How to mathematically prove that we are sampling from same distributions?

848 Views Asked by At

The content of this question is about rigorously proving something which is otherwise considered easily correct intuitively.

Let's assume we have a multivariate distribution $g(x_1,x_2,...,x_n)$ over the variables $x_{1:n}$. Let's assume that we know how to sample from that distribution, too. We draw samples $x^{1}_{1:n},x^{2}_{1:n}, ... ,x^{N}_{1:n}$ from this distribution.

Then we assume that we have the distributions $f_{1}(x_1), f_{2}(x_2|x_1),f_{3}(x_3|x_2,x_1),...,f_n(x_n|x_{1:n})$ which is equal to $g(x_1,x_2,...,x_n) = f_{1}(x_1)f_{2}(x_2|x_1)f_{3}(x_3|x_2,x_1),...,f_n(x_n|x_{1:n})$ by the chain rule of probabilities. Now, for each sample $x^{i}_{1:n}$ we first sample $x^{i}_{1}$ from $f_{1}(x_1)$, then $x^{i}_{2}$ from $f_{2}(x_2|x_1)$ up to $x^{i}_{N}$ from $f_n(x_n|x_{1:n})$. We again obtain $N$ samples.

Intuitively we know that the first $N$ samples which come from $g(x_1,x_2,...,x_n)$ and second $N$ samples each of which sequentially come from $f_{1}(x_1),f_{2}(x_2|x_1),f_{3}(x_3|x_2,x_1),...,f_n(x_n|x_{1:n})$ are identically distributed. But how can we show this fact in a mathematically rigorous way? I could not think of any procedure and became stuck.

Thanks in advance.

1

There are 1 best solutions below

5
On BEST ANSWER

From the fact that you are equating the two distribution functions, you have, in effect, proved that the samples come from the same distribution. The probability that a random vector is in a measurable set is identical in each case.

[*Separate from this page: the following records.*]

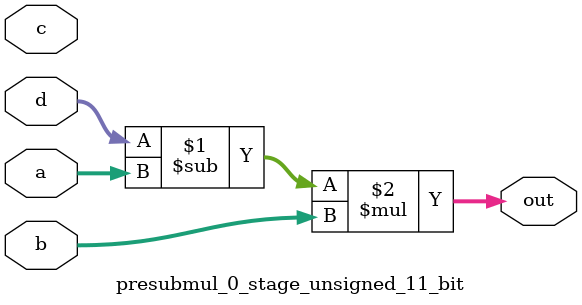
<source format=sv>
(* use_dsp = "yes" *) module presubmul_0_stage_unsigned_11_bit(
	input  [10:0] a,
	input  [10:0] b,
	input  [10:0] c,
	input  [10:0] d,
	output [10:0] out
	);

	assign out = (d - a) * b;
endmodule

</source>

As a practical matter, the question arises whether numerically generated samples, for example in Monte Carlo simulation, are from the same distribution. That can be answered only in terms of a statistical confidence level. In other words, if you generated two samples using algorithms based on the different representations of the distributions you propose, then you can accept or reject a hypothesis that they come from the same distribution to some degree of confidence using any of a number of statistical tests. The Kolmogorov-Smirnov test is an example.

This line of thought leads us to the question of how one numerically generates a sample from a specified distribution. As it turns out the distribution specified by the chain of conditional probabilities is what is used.

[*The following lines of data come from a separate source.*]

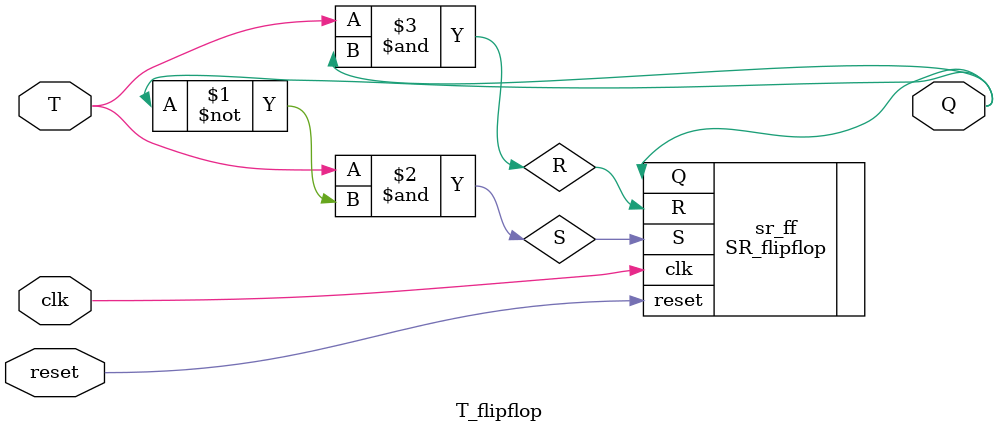
<source format=v>
`timescale 1ns / 1ps


module T_flipflop (
    input T, clk, reset,
    output Q
);
    wire S, R;

    assign S = T & ~Q; // Toggle logic: set when T=1 and Q=0
    assign R = T & Q;  // Toggle logic: reset when T=1 and Q=1

    SR_flipflop sr_ff (.S(S), .R(R), .clk(clk), .reset(reset), .Q(Q));
endmodule

</source>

For example, suppose we consider a multivariate normal distribution. In step one we generate a sequence of independent uniformly distributed numbers $u_1, u_2, u_3, ...$ using a random-number generator. We then transform these into a sequence from the desired distribution by considering the inverse of each conditional distribution. In other words, the first sample is the inverse marginal distribution evaluated at the first uniformly distributed number:

$$ x_1 = f_1^{-1}(u_1)$$

The second sample $x_1$ is the transformation of the second uniformly distributed number using an inverse of the conditional distribution:

$$ x_2 = f_2^{-1}(u_1|x_2).$$

And so on ...

To understand this better, consider how the Cholesky decompisition when sampling from a bivariate joint normal distribution, $f(x_1,x_2)$, where the correlation between the random components is $\rho$. First we generate two uniform random numbers $u_1$ and $u_2$. Then we apply the inverse of the marginal distribution -- a univariate normal distribution which turns out to be $f_1$ as described above. This transforms the independent uniform random numbers into independent normal random numbers:

$$z_1 = f_1^{-1}(u_1), \ \ \ z_2 = f_1^{-1}(u_2). $$

Finally we map the independent normal random numbers into normal random numbers with the approriate correlation:

$$ x_1 = z_1, \ \ \ x_2 = \rho z_1 + \sqrt{1 - \rho^2}z_2 . $$

Notice that the generation of $x_2$ depends on $x_1$. Hence, in practice, when we set out to sample from $f(x_1,x_2)$ and impose the desired correlation structure, we are first sampling from $f_1(x_1)$ and then from $f_2(x_2|x_1)$.